The heart of the program, of course, is the ability to scan your hard drive and RAM for threats. This part works well and quickly, though you need to exercise caution with the results; at least in this beta, there are some false positives to be wary of. For example, on Windows 2003 the file tapicfg.exe is detected as a high-risk browser hijacker, when in fact it's part of the system. Several comparative tests have shown that the GIANT product detected more threats than its competition; I wonder whether they do this by being a bit less conservative in what they identify as a threat? Microsoft may have to ease off on this a bit to make the tool foolproof for the general audience. Detected threats can be easily removed, and the product keeps track of what it did for later reporting and possible reversal.

There are also some interesting tools included in the product. The Browser Hijack Restore tool will let you reset changes to IE's settings back to their defaults (or back to defaults that you choose); this is an easy way to fix the effects of much spyware, at least if you use IE as your browser. The Tracks Eraser will get rid of things like your browser history and forms passwords. Finally, the System Explorers will let you look at things like running processes, IE BHO's, and shell execute hooks - information that power users can collect elsewhere, but it's nice to have them all in one place.

Do you need this product? It really depends on your browsing habits. If you're careful what sites you visit, sensible about what you click on, or (even better) use a non-IE browser, probably not - though you might want to download a copy to have on hand just in case. On the other hand, the average user will probably benefit quite a bit from the monitoring and scrubbing functions here; I'm going to suggest it to a selected group of friends and relatives.

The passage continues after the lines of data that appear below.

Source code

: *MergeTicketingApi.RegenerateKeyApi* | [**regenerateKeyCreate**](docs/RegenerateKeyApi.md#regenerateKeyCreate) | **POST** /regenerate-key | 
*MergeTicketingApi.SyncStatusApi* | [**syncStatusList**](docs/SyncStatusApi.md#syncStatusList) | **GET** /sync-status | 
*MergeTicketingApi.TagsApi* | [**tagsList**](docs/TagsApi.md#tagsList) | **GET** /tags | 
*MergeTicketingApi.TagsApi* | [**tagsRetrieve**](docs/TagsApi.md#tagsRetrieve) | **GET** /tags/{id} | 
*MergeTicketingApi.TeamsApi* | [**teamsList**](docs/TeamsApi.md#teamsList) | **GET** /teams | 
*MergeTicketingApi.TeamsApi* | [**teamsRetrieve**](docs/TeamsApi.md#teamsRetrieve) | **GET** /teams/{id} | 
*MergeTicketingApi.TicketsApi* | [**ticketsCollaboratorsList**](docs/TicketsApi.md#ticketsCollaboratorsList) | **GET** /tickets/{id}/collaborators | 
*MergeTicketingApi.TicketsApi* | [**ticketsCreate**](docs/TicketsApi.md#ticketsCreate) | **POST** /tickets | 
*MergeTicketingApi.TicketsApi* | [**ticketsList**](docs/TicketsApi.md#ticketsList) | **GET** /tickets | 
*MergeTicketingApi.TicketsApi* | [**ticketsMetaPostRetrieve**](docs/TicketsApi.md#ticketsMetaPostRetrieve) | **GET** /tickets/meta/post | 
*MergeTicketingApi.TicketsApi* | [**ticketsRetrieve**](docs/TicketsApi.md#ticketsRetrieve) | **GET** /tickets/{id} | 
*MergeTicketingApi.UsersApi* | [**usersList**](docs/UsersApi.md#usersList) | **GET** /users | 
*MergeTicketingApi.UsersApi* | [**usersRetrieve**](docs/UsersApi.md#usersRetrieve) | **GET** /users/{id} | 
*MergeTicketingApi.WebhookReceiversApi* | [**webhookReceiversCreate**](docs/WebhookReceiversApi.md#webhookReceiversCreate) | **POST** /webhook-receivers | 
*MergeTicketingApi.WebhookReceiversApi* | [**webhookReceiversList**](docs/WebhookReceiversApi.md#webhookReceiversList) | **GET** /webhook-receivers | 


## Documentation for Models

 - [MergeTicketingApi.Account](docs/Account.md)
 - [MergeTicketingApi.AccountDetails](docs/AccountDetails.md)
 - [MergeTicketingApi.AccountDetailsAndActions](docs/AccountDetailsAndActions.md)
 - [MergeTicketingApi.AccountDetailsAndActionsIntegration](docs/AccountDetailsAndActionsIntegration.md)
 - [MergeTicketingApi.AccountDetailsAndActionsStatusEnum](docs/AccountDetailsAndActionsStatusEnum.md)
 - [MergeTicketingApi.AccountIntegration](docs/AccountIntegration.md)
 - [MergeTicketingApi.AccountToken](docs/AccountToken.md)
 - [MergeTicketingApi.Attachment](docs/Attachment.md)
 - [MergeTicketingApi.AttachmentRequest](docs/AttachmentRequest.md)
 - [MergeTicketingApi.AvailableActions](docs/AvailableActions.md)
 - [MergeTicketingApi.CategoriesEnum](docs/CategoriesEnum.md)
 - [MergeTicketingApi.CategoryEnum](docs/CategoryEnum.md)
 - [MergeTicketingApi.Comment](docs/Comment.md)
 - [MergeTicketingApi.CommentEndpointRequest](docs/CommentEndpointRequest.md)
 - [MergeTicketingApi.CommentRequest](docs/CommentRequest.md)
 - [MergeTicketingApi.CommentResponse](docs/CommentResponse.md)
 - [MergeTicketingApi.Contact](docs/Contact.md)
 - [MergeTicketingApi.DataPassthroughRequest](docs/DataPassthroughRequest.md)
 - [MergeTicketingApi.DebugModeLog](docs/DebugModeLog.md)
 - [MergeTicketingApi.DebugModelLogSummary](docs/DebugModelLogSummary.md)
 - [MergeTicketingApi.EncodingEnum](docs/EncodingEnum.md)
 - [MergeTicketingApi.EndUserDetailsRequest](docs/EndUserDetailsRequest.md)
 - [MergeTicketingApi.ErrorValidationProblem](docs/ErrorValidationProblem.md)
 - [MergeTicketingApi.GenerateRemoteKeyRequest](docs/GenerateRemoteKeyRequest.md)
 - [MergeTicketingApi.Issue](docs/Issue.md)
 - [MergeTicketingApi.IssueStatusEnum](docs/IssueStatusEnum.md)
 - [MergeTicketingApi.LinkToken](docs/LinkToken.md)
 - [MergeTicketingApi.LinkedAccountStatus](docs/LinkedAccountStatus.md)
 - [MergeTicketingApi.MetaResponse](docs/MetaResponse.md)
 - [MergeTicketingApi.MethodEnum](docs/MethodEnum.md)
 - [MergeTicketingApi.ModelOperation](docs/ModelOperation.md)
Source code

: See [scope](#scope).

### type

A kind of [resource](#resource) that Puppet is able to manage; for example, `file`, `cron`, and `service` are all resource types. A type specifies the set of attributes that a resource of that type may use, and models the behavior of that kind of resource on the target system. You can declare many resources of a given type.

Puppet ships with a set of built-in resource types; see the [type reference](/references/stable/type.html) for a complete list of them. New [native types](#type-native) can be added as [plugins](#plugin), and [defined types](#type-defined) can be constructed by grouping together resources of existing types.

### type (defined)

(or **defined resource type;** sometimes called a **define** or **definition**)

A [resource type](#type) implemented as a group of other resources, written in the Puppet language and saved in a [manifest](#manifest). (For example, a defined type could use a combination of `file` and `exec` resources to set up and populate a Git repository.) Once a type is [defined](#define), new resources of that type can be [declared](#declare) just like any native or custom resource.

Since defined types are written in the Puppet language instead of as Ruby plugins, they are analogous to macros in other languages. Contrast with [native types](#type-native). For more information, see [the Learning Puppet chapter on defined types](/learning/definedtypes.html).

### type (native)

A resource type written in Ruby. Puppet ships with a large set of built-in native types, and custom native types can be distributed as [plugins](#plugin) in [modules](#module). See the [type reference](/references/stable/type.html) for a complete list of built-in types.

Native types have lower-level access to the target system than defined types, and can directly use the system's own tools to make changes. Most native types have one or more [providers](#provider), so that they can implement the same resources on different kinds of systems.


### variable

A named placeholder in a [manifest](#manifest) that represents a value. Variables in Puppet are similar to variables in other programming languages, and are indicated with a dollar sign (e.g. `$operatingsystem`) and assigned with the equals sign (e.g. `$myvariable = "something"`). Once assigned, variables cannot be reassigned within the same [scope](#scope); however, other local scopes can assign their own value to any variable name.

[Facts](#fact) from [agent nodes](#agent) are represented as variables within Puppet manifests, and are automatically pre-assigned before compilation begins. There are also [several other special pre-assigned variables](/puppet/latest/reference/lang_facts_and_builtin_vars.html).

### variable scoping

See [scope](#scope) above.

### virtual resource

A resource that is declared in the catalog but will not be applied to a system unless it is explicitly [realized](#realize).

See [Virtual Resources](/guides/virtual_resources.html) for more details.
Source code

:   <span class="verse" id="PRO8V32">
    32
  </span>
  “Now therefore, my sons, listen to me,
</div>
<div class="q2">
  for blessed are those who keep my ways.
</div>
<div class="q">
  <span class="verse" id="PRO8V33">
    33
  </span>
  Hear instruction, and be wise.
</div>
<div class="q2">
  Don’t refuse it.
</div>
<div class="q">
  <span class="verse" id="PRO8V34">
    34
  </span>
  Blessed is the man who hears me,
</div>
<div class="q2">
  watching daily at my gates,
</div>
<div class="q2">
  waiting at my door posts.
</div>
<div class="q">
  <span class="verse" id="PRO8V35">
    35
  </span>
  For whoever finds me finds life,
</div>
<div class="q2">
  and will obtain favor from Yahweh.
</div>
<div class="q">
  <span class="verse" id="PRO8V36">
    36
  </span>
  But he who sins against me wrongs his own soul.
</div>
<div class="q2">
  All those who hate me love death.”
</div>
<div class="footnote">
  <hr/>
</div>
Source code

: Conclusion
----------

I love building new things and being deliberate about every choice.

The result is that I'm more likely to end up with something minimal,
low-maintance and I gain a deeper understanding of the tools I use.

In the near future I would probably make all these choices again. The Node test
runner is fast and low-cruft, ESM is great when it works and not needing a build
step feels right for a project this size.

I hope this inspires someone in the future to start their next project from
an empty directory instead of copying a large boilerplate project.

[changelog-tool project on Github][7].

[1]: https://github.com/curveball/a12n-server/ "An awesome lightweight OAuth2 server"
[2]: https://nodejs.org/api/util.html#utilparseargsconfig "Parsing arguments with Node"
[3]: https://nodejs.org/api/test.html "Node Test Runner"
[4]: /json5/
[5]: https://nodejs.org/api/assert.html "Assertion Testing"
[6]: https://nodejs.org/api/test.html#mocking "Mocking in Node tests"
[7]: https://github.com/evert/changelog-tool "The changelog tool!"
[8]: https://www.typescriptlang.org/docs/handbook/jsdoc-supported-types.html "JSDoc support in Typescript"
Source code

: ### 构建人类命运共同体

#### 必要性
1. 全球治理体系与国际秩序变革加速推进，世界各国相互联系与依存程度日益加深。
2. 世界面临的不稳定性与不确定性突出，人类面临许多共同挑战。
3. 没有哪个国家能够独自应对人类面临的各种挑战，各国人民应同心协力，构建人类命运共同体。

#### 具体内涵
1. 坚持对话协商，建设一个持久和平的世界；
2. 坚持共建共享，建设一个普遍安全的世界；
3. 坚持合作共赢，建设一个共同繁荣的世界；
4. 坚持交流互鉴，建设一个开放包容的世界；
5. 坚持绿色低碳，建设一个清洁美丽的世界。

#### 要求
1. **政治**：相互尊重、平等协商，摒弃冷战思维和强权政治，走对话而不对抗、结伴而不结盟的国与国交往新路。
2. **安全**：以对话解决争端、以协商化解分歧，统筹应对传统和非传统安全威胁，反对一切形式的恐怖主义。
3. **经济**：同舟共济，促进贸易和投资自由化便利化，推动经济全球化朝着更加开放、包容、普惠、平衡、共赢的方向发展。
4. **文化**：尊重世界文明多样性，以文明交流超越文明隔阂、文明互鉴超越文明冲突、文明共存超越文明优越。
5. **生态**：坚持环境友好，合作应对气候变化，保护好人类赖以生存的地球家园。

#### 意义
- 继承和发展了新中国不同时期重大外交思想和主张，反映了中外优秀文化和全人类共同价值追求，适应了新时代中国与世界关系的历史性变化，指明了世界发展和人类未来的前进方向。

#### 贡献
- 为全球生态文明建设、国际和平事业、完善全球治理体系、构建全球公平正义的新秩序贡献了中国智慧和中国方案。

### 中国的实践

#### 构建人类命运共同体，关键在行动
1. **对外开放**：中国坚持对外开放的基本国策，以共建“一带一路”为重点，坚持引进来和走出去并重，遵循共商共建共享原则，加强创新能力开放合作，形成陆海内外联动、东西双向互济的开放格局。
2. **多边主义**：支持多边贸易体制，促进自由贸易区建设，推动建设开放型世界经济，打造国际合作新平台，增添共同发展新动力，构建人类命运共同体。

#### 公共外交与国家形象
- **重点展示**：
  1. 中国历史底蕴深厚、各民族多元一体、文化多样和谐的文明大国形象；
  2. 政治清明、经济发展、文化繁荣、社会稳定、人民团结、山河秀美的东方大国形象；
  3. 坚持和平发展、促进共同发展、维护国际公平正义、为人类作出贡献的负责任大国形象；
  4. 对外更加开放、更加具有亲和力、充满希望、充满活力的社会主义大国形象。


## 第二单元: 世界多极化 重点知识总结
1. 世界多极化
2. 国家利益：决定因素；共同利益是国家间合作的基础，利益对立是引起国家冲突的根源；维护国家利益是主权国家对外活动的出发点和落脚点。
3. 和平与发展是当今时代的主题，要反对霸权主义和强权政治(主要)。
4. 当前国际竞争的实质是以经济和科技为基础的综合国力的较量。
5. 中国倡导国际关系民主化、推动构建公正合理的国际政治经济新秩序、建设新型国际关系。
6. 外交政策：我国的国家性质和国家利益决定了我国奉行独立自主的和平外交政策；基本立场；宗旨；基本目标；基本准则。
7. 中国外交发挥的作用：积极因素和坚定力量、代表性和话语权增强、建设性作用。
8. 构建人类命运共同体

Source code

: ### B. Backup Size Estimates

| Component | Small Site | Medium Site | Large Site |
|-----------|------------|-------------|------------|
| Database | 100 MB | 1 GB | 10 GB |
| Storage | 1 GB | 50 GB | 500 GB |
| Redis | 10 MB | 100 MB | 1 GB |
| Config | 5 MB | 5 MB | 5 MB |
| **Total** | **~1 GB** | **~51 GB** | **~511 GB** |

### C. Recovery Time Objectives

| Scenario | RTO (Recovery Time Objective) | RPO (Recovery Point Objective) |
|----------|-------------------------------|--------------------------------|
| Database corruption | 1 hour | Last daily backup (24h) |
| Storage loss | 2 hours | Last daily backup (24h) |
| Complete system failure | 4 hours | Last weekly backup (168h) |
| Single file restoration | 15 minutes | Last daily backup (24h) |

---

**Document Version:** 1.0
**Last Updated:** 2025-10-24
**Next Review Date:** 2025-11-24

Finally, I do have to note the irony involved in Microsoft's buying this product and then rushing their own version out: were it not for the notoriously flawed Internet Explorer and some of Microsoft's own architectural decisions, this product wouldn't be needed at all. It's as if your home builder put screens with rips in them over all the windows, and then gave you flyswatters for free when the bugs got in. Better to repair the screens - though in the real world, flyswatters will remain necessary so long as the flies remain clever.